Fraser, 37, joined the cast last season as the brittle, nervous but highly dangerous Lydia Rodarte-Quayle of the conglomerate Madrigal Electromotive (its interests include industrial equipment, manufacturing and drug distribution). Lydia may seem borderline hysterical and out of her league in this risky business, but she isn’t afraid to order a hit on anyone who poses a threat.

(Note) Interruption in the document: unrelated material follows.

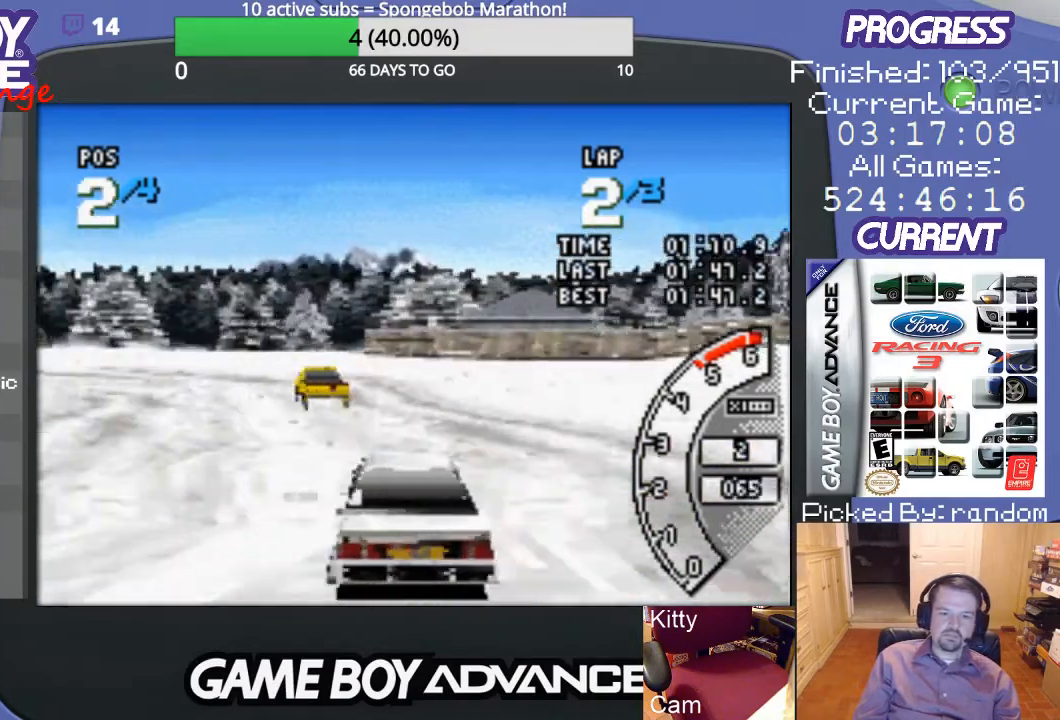
{"buttons": ["A", "DPAD_LEFT"], "events": [[200, "DPAD_LEFT", "up"], [367, "DPAD_LEFT", "down"]]}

“She’s such a massive contradiction, so incredibly complicated,” marvels Fraser, whose bubbly warmth is light years from Lydia’s tightly wound persona. “I see her as a sheep in armor. She’s very, very frightened. She’s had a horrible childhood, and she’s under this illusion that if she creates power and control and money and builds up walls around her and her daughter, she will be safe. But she makes reckless choices. She’s terrified making them and carrying them out. I love that she’s incredibly cheeky. Even when she’s backed into a corner, she’ll ask for something extra.”

Fraser got the role via video audition; she didn’t meet creator Vince Gilligan until filming the upcoming season, she says. She hadn’t seen the show and at first decided against watching it: “I thought it will be intimidating, I don’t want to recognize all these faces. I want to see them as new faces.”

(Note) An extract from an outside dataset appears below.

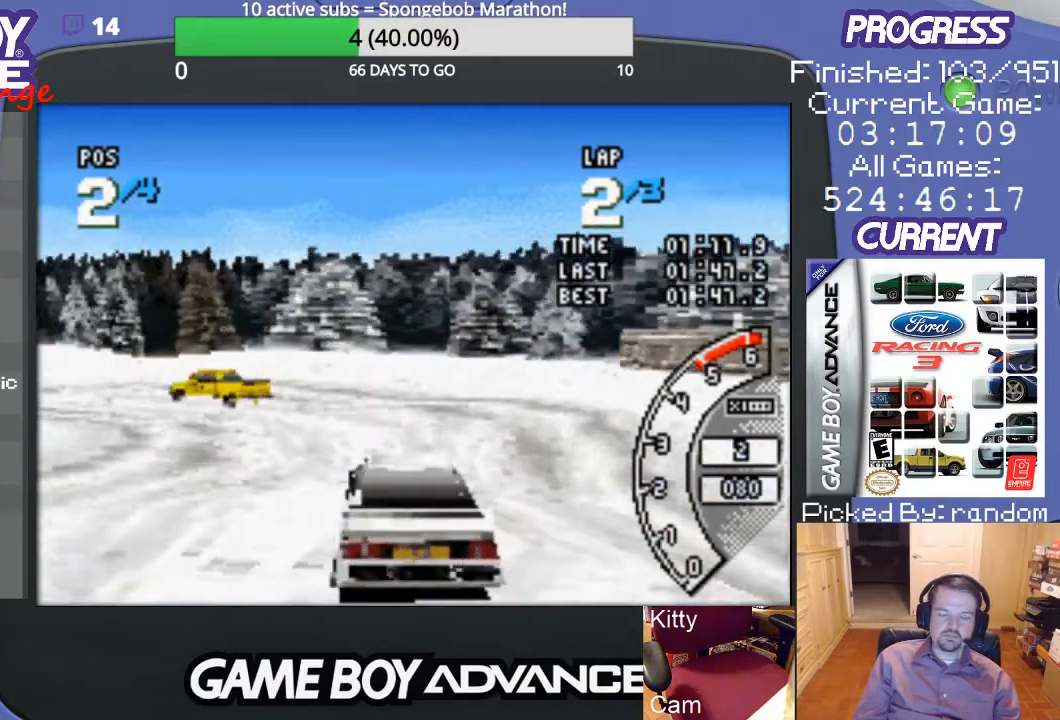
{"buttons": ["A", "DPAD_LEFT"], "events": []}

Co-star Jonathan Banks, who was nominated for a Best Supporting Actor Emmy this year as laconic enforcer Mike Ehrmantraut, had other ideas.

When she confessed she hadn’t seen the earlier seasons, Banks said, “ ‘What do you mean you haven’t watched it! Watch it and come back to me!’ ” Fraser reports, laughing. “He was fed up with explaining relationships and situations to me. So I ended up binge watching it.”

Joining a cast that has solidified over four years wasn’t easy — “It’s like going to a party where everybody knows each other; you feel like the new kid at school,” Fraser says — but Banks helped her assimilate.

“I just adored working with him,” Fraser says. “He’s such a sweetheart. . . . I met him a few sentences before our first scene together in the diner. So he’s always that character to me in a small way. . . . I got over my nerves eventually, but I used them for Lydia. So in a way it was a good thing.”

Fraser has worked with other memorable stars: In 2001 she co-starred with the late Heath Ledger in the rollicking A Knight’s Tale.

“We were there for 51/2 months in Prague,” she recalls. “It was most peoples’ first time in eastern Europe. Heath had just become a star . ... He was just a sweet guy and really had a lot of innocence about him. The whole experience was one of those fantastic jobs. The sets were amazing. You’d go and watch some kind of stunt, something crazy on a horse. We were all so young, in our 20s. We thought it was always going to be like that.”

As for Lydia’s role in the upcoming season? “I feel like last season, she was thrown into these situations and made the best of them,” Fraser says carefully. “As we go into this season, she’s kind of making a choice to be where she is, more of a personal choice.”

As for what’s up next, Fraser, who lives in upstate New York with her husband and daughter, isn’t sure, although she’s enjoying a vacation in the homeland this summer.

“I’m kind of slacking in Scotland,” she admits. “I need to find a job!”